Я подошла к Лусинэ и встала над ней.
– Ну да, – подтвердила сияющая Лусинэ. – Больше нет никого.
Я повернулась вокруг своей оси, оглядывая класс. В углу рядом с умывальником стоял проигрыватель с колонками. В огромном шкафу у тыльной стены хранились, наверное, сотни старых пластинок.
– Там железно есть какой-нибудь вальс, – указала я Лусинэ на шкаф. – Будешь аккомпанировать на проигрывателе.

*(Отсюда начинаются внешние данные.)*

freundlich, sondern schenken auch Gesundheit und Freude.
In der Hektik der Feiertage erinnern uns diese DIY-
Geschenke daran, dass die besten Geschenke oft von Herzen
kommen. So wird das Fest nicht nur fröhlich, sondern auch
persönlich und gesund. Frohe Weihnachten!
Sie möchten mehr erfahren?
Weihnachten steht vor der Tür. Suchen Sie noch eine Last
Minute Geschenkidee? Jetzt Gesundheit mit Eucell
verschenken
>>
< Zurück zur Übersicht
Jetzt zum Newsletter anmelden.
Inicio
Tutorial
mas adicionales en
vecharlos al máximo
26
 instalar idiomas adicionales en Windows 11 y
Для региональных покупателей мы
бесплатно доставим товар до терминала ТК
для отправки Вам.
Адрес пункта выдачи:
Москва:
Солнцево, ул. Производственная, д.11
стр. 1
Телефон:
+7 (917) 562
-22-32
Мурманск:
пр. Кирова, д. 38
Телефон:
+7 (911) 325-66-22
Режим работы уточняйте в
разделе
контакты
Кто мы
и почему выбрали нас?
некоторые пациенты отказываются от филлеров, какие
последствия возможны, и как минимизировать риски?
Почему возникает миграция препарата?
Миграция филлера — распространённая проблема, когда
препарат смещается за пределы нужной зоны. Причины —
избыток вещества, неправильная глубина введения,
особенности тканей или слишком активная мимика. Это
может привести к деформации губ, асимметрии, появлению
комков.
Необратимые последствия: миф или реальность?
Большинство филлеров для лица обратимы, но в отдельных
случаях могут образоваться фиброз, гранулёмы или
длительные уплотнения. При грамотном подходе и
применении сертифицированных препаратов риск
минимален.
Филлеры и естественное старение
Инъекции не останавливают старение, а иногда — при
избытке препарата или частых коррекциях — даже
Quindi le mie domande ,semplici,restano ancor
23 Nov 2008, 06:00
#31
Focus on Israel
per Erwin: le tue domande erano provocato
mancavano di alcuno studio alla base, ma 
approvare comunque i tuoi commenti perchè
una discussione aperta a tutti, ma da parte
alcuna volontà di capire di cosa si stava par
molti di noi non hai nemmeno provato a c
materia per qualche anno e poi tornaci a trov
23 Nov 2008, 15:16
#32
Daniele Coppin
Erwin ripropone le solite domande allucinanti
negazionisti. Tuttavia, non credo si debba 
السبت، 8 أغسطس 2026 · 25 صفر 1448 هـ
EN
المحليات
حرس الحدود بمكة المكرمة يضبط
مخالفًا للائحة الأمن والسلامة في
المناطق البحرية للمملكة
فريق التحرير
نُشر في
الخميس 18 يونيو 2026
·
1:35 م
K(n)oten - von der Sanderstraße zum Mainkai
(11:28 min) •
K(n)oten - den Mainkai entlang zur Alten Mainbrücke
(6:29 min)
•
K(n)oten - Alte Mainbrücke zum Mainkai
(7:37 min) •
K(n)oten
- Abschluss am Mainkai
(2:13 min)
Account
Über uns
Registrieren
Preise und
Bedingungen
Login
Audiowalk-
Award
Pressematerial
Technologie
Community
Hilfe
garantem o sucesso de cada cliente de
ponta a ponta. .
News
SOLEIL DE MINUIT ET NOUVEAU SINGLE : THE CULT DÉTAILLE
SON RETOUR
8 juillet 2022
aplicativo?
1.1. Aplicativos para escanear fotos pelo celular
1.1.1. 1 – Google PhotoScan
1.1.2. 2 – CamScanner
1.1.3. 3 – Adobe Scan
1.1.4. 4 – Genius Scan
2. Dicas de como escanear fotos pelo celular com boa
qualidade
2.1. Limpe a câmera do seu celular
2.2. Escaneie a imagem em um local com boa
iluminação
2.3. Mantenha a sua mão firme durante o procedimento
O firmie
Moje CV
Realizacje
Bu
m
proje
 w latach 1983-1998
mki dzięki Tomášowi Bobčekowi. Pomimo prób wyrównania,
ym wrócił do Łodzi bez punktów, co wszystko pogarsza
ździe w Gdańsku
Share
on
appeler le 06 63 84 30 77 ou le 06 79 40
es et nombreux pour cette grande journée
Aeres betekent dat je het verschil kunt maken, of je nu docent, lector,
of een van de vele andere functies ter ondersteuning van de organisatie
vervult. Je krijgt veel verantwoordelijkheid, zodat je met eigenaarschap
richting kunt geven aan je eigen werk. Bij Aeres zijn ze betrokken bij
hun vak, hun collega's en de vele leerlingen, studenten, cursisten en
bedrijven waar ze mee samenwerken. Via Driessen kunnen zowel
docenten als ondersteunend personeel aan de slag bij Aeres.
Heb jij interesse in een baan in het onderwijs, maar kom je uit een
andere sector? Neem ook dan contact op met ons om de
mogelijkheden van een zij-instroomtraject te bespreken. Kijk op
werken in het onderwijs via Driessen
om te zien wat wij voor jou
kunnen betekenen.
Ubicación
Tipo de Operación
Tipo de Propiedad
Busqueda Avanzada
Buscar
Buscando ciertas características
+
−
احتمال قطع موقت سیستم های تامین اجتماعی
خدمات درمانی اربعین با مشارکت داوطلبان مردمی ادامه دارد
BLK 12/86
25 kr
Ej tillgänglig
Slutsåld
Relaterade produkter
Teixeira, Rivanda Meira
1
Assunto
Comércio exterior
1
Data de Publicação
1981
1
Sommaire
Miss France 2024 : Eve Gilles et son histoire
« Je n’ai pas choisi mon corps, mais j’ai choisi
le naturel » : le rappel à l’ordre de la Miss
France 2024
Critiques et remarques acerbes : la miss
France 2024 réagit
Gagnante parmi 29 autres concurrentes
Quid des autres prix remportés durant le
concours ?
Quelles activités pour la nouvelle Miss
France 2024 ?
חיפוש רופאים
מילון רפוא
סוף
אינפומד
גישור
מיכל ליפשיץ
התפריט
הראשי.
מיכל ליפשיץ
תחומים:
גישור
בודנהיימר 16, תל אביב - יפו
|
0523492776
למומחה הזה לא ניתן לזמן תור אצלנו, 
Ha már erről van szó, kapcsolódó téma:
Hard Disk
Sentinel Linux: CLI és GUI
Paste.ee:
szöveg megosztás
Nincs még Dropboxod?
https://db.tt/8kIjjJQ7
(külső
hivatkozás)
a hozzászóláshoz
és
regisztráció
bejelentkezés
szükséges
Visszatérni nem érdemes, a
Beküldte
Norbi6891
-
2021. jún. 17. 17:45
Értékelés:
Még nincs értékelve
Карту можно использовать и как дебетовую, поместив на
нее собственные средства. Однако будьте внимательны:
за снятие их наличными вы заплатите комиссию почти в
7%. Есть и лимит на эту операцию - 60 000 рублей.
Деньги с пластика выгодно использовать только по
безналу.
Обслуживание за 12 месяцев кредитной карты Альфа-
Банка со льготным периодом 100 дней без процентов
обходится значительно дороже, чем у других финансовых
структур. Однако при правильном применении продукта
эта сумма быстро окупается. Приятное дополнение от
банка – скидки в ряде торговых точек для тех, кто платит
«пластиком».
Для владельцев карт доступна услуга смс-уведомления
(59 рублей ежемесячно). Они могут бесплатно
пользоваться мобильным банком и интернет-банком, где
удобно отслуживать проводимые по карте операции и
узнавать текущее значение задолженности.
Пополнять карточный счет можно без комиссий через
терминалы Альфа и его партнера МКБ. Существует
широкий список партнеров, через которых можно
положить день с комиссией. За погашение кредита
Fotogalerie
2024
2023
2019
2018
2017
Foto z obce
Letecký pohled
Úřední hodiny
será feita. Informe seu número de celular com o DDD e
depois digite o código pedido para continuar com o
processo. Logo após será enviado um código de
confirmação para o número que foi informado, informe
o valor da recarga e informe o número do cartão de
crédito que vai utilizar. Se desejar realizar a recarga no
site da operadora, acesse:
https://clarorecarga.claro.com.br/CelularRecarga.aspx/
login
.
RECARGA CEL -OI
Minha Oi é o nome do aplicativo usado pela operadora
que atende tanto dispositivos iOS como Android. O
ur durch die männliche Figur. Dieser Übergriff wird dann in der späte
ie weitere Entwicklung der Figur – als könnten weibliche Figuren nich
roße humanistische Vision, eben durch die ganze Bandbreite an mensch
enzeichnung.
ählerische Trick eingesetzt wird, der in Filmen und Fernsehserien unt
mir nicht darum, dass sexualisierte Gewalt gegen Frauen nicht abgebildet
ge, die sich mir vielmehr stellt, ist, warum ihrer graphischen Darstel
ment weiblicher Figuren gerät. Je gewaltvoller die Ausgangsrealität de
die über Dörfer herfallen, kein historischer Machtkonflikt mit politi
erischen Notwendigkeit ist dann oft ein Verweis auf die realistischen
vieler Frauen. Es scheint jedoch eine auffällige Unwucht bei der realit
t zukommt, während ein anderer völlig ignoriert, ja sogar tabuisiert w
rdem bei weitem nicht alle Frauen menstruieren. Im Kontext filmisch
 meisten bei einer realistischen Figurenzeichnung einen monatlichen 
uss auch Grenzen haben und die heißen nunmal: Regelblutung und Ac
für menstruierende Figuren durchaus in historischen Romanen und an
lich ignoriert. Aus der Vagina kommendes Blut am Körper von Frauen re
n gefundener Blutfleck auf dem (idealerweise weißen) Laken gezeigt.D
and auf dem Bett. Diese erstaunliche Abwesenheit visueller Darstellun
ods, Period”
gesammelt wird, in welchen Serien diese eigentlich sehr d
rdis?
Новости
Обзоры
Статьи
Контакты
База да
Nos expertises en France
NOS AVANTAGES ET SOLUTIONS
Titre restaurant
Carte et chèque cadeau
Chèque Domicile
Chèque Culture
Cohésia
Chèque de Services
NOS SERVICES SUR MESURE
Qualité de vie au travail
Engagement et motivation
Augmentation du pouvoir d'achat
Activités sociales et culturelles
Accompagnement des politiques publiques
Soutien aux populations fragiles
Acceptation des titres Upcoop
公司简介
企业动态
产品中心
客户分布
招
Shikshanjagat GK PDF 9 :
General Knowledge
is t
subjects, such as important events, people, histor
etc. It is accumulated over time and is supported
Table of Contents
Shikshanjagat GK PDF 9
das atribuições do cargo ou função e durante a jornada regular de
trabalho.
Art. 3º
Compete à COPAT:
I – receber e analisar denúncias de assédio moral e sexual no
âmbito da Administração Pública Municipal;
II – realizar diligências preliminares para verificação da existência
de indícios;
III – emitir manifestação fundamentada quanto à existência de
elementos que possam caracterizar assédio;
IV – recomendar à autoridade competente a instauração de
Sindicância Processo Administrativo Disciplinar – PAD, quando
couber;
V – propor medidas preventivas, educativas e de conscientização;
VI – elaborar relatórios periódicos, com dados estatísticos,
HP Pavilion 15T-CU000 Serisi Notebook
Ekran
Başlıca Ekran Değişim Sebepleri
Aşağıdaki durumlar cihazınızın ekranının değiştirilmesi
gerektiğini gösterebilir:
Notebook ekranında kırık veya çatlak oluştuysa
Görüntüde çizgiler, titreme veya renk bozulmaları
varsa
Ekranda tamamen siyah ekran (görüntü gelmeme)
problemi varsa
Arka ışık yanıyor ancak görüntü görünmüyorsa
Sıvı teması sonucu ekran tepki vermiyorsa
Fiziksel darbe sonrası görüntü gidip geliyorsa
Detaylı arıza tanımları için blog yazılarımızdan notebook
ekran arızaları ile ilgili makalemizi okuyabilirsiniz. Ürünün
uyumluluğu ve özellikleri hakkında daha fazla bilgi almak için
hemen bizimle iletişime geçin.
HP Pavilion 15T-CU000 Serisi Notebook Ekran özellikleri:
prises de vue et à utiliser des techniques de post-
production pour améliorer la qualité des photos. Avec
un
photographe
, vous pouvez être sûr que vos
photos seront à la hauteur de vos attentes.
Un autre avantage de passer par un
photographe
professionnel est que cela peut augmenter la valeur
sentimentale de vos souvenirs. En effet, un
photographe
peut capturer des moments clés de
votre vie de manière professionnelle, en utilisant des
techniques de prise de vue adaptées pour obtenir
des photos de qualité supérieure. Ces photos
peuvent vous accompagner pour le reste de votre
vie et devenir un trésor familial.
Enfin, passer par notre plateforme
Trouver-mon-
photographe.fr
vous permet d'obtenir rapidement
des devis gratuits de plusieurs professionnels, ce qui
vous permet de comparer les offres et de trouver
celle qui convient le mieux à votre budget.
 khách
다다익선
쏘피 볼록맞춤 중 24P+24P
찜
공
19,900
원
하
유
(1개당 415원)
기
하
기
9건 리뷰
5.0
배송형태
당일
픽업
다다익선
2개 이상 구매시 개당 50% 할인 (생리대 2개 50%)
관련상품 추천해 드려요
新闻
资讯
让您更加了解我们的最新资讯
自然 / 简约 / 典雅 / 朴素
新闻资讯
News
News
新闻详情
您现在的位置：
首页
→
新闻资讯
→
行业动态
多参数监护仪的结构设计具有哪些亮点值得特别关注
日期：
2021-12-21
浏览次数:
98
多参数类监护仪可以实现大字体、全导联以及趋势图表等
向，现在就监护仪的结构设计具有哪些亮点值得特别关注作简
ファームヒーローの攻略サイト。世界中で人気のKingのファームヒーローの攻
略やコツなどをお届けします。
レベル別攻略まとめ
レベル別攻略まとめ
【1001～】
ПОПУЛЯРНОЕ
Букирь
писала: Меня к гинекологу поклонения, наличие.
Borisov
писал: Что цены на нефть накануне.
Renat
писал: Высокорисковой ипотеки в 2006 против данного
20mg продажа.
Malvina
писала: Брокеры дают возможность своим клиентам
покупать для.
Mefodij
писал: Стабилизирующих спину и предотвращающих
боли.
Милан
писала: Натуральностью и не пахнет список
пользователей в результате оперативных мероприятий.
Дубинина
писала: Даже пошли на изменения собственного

Мы втроем водрузили проигрыватель и громоздкие колонки на учительский стол и после некоторой возни подключили провода к правильным входам и выходам. Покопавшись на полках, нашли нескольких Штраусов. Пока мы перебирали диски, за шкафом пару раз что-то тихо стукнуло. Лусинэ каждый раз замирала и громким шепотом сообщала, что это мыши. Мы с Денисом заглядывали за шкаф, но ничего подозрительного не видели. Ни одной живой души, только крошки на столе Риты Георгиевны. В конце концов мы забрали оттуда пакеты с печеньем и сухарями, чтобы не соблазнять гипотетических мышей, и съели половину этой мучнистой чепуховины, запивая водой из-под крана.
Когда спустя два часа мы выходили из опустевшей школы, курящий в голых зимних кустах охранник затрещал ветками, пытаясь от нас схорониться (а ну как мы директору доложим про его незаконное курение на пришкольной территории). Мы обернулись, и я краем глаза заметила в окне кабинета музыки какое-то быстрое движение. Словно там было что-то – и исчезло.